Source document section start
Last summer, one of Donald Trump's new pilots made the mistake of bringing his helicopter down on the back runway at the East Hampton airport. "What are you doing?" screamed the red-faced mogul. "The main runway's over there." The pilot replied that he thought Trump wanted to make a low-key entrance. "Are you crazy?" his boss sputtered. "I've got my name on the damn helicopter! Pick it up, and bring it back over -- I wanna land right in the center of this airport."
Source document section end
- Task set:
• 1. Shorten the paragraph of the helicopter anecdote that begins "Last summer, one of Donald Trump's new pilots" while keeping its main facts.
• 2. Write the next part of the helicopter anecdote about Donald Trump, starting right after its last sentence.
Data section section start
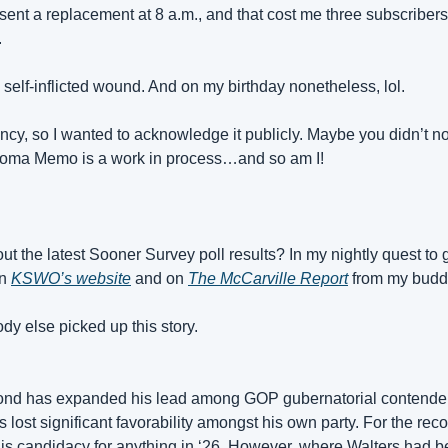
d sent a replacement at 8 a.m., and that cost me three subscribers. 
.
 self-inflicted wound. And on my birthday nonetheless, lol.
ncy, so I wanted to acknowledge it publicly. Maybe you didn’t not
homa Memo is a work in process…and so am I!
t the latest Sooner Survey poll results? In my nightly quest to g
n 
KSWO’s website
 and on 
The McCarville Report
 from my budd
dy else picked up this story.
d has expanded his lead among GOP gubernatorial contenders
lost significant favorability amongst his own party. For the reco
s candidacy for anything in ‘26. However, where Walters had b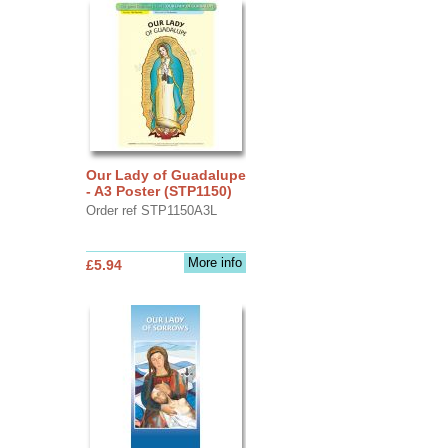
Our Lady of Guadalupe
- A3 Poster (STP1150)
Order ref STP1150A3L
More info
£5.94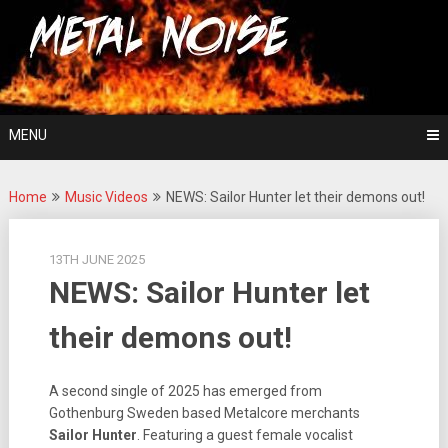
Skip
For The Love Of Heavy Metal
to
Metal Noise
content
MENU
Home
Music Videos
NEWS: Sailor Hunter let their demons out!
13TH JUNE 2025
NEWS: Sailor Hunter let
their demons out!
A second single of 2025 has emerged from
Gothenburg Sweden based Metalcore merchants
Sailor Hunter
. Featuring a guest female vocalist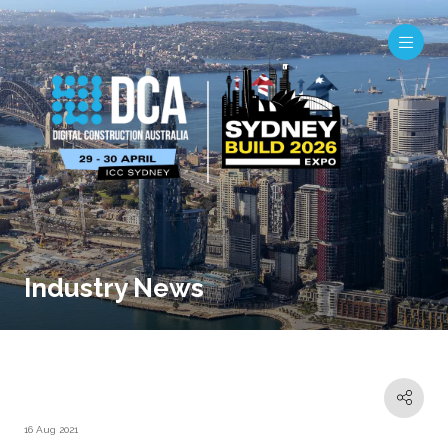
Industry News
16 Aug 2021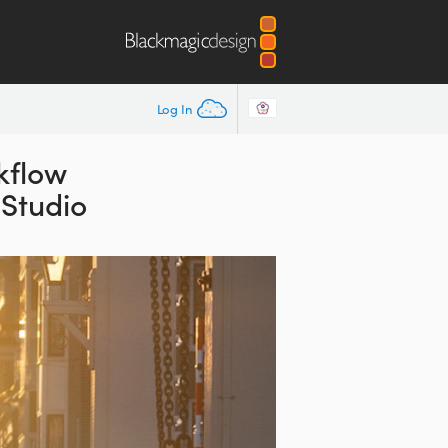
Log In
kflow
 Studio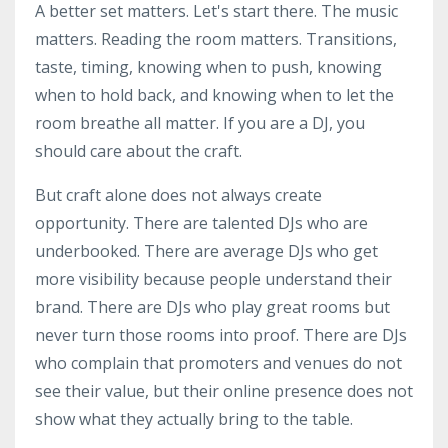
A better set matters. Let's start there. The music
matters. Reading the room matters. Transitions,
taste, timing, knowing when to push, knowing
when to hold back, and knowing when to let the
room breathe all matter. If you are a DJ, you
should care about the craft.
But craft alone does not always create
opportunity. There are talented DJs who are
underbooked. There are average DJs who get
more visibility because people understand their
brand. There are DJs who play great rooms but
never turn those rooms into proof. There are DJs
who complain that promoters and venues do not
see their value, but their online presence does not
show what they actually bring to the table.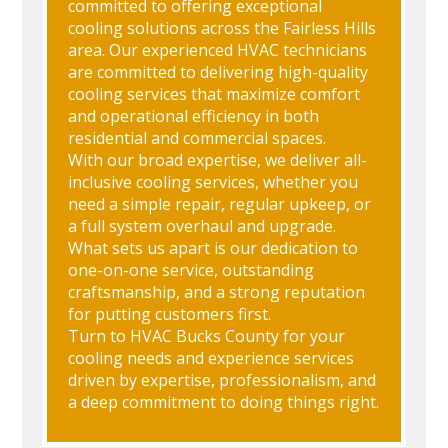
committed to offering exceptional
cooling solutions across the Fairless Hills
area. Our experienced HVAC technicians
are committed to delivering high-quality
cooling services that maximize comfort
and operational efficiency in both
residential and commercial spaces.
With our broad expertise, we deliver all-
inclusive cooling services, whether you
need a simple repair, regular upkeep, or
a full system overhaul and upgrade.
What sets us apart is our dedication to
one-on-one service, outstanding
craftsmanship, and a strong reputation
for putting customers first.
Turn to HVAC Bucks County for your
cooling needs and experience services
driven by expertise, professionalism, and
a deep commitment to doing things right.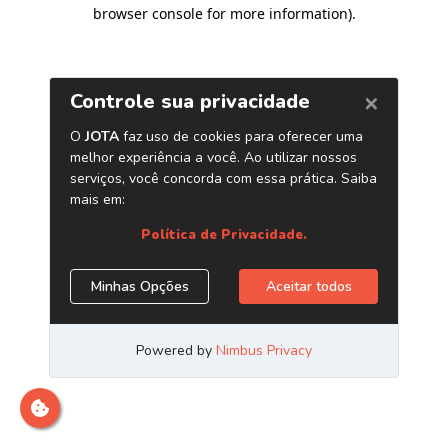
browser console for more information)
.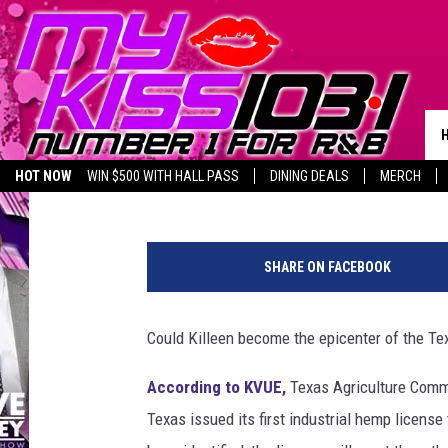
KILLEEN FARMER GETS 
HEMP LICENSE
Melz On The MIC
Published: April 9, 2020
HOT NOW
WIN $500 WITH HALL PASS
DINING DEALS
MERCH
LISTEN LIVE
BIRTHDAY SHOUT-OUTS
T
h
SHARE ON FACEBOOK
i
n
k
Could Killeen become the epicenter of the Te
s
t
According to KVUE,
Texas Agriculture Commi
o
Texas issued its first industrial hemp license
c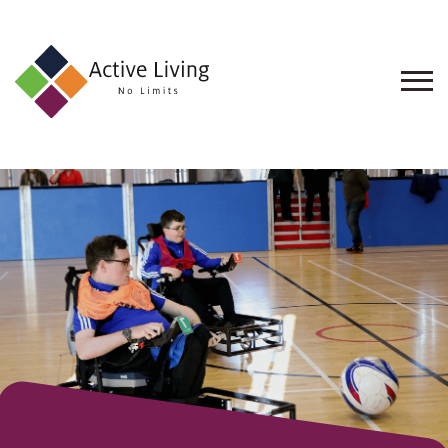
About
Us
Find
an
Opportunity
Events
and
Schemes
Resources
Contact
Data section section end
- Responses by item number:
• 1. Last summer, a new pilot of Donald Trump's landed his helicopter on the back runway at the East Hampton airport. Trump screamed that the main runway was elsewhere. The pilot said he thought Trump wanted a low-key entrance. Trump answered that his name was on the helicopter and ordered the pilot to take off again and land in the center of the airport.

• 2.
The competition for that choice spot at the East Hampton airport is pretty stiff these days. Mort Zuckerman usually manages to snag the prime -- i.e., the most highly visible -- parking space for his Falcon 900, with Edward Gordon and former Sony chief Mickey Schulhof jockeying for the same privilege (one that's determined, pretty much, by whoever arrives first). But they're spared any competition from Saul Steinberg and Teddy Forstmann, who are forced by virtue of the size of their jets to land at the West Hampton Air Force Base, where Air Force One will probably be parked this weekend. Ron Perelman and Tommy Mottola, like Trump, also have access to private jets but travel to the Hamptons by helicopter -- so they may not get to show off their planes' tail numbers (Zuckerman's ends in MZ, Perelman's in MF, as in the name of his holding company, MacAndrews & Forbes), but at least they don't have to haul themselves out to an airport just to leave town.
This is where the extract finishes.